The third and pivotal plot turn in this Heidi depends on the question of where Heidi will live. Certainly life in the palatial Sesemann mansion is more comfortable and pampered than existence at Tobias' crude and primitive Alpine cabin. But, as Blaise Pascal wrote three centuries ago, "The heart has its reasons which reason knows nothing of." Tomorrow night's second half of this mini-series centers on Heidi's searching her heart for the answer to where she will dwell.

Heidi is chiefly influenced in her decision by wise old Mary, a blind grandmother who lives a short distance down the mountainside from Tobias' cabin.

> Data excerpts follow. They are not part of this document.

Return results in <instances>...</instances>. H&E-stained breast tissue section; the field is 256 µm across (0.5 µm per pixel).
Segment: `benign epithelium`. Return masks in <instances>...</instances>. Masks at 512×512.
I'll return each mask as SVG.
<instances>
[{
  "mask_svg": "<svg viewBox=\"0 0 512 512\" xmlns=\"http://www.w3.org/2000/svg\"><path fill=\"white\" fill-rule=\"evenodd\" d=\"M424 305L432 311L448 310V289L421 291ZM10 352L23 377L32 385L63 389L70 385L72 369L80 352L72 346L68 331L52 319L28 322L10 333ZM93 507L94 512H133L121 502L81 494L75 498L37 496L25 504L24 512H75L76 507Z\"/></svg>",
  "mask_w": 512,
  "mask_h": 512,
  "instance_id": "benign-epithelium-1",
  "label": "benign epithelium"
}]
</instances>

Patricia Neal enriches the role of Mary with an abundance of warmth and charm that significantly adds to the emotionality of this production.

Others worth saluting in this admirable cast are Benjamin Brazier as a boy named Peter, a goatherd who becomes Heidi's closest friend on the mountain; Andrew Bicknell as Klara's father, Herbert Sesemann, and Basil Hoskins as Sebastian, the Sesemann family butler, who slyly helps the girls escape the restrictive grip of iron maiden Rottenmeier.

Disney's Heidi is the second demonstration on cable TV within a month, following TNT's Frankenstein in June, that classic works of literature endure

because they touch chords in the human spirit that recur in every generation. This isn't Shirley Temple's Heidi, and it certainly isn't "the Heidi game," but it's a story that deserves retelling, and here it has been retold well.